### EXERCISE DIRECTIONS:
Check every line of the entries below for "BranchPC", and copy the lines that have it.

### Dataset excerpts:
- - -

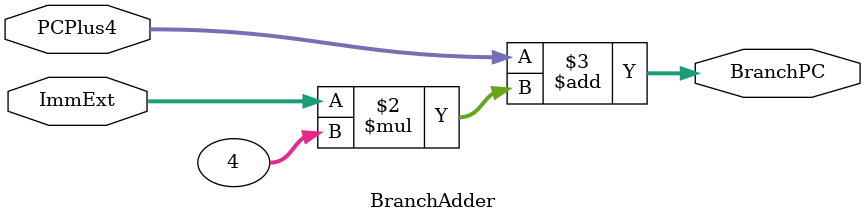
<source format=v>
`timescale 1ns / 1ps


module BranchAdder(PCPlus4, ImmExt, BranchPC);
    
    input [31:0] PCPlus4;
    input [31:0] ImmExt;
    
    output reg [31:0] BranchPC;
    
    always @(*)
    begin
    BranchPC <= (PCPlus4) + (ImmExt * 4);
    end
    
    
endmodule

</source>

- - -

### ANSWER SPACE:
module BranchAdder(PCPlus4, ImmExt, BranchPC);
    output reg [31:0] BranchPC;
    BranchPC <= (PCPlus4) + (ImmExt * 4);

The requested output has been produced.